Which brings us back full circle to the question of government work. Ed Bennett redefined the phrase "good enough for government work." It meant something different to the slackers than it did for us. To Ed and me "good enough for government work" meant there was zero distance between the target and where the bomb hit, zero time difference between the planned release time and the actual release time, and zero distance between the planned end-celestial-navigation point and the airplane's actual position. In other words, perfection. We didn't always achieve it, maybe one time our of ten. But whenever we did, Ed would announce to the crew, "That's close enough for government work."

The difficult we do immediately, the impossible takes a little longer.

Close enough for government work.

If you can do it, it ain't bragging.

Those three phrases symbolize what I learned from Ed Bennett: there's nothing we can't accomplish if we decide to do it; exceedingly high personal standards of performance; and supreme confidence in our abilities.

These lessons served me well in the remainder of my Air Force career, and in my two subsequent careers, teaching graduate management courses for the University of Southern California and in international consulting.
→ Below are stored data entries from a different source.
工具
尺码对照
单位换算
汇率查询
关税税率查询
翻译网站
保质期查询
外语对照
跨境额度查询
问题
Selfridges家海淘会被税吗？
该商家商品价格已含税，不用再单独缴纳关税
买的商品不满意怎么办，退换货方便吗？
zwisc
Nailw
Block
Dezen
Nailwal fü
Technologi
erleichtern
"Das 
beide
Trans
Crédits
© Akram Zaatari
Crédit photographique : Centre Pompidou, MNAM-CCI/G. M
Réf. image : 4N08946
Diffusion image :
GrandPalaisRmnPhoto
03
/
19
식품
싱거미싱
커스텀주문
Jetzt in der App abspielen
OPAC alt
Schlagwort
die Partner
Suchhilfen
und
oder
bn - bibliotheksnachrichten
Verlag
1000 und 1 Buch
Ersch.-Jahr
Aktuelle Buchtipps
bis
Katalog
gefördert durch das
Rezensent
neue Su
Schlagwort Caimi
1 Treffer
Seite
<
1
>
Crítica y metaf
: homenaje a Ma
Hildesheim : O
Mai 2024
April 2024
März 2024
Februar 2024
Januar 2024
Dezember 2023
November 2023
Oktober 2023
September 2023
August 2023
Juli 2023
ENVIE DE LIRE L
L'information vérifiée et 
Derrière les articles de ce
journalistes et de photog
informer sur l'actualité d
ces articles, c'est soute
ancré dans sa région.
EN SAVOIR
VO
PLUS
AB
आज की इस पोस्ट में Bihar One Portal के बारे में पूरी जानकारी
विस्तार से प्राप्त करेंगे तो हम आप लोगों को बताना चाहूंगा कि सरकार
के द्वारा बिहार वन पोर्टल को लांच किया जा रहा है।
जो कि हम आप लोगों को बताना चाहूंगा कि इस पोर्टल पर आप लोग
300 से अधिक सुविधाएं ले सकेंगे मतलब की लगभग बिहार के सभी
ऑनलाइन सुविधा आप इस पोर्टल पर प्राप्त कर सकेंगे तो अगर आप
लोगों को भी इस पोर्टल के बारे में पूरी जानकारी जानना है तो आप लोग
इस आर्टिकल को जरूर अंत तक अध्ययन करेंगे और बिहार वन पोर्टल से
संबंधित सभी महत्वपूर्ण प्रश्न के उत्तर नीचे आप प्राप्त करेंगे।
In the Air Force, I went on to nine more professional military training schools, including pilot training (yes, I finally got to fly the airplane!), Intercontinental Ballistic Missile Launch Crew training, and an assortment of other formal training schools. If I didn't finish first in my class in any one of these, I was a distinguished graduate (top 10 percent). I subsequently built a thriving international consulting business...and you know, I didn't realize I couldn't do that. So I did it.

This may sound a lot like bragging, or as my wife said, cockiness. But see, a wise man once taught me: If you can do it, it ain't bragging.

Ed Bennett set me on the course to being the person I am today: self-assured, confident, and with higher standards of performance than almost anyone else. Ed, God bless you, and keep you, and make His face to shine upon you. I know he will... and that's close enough for government work.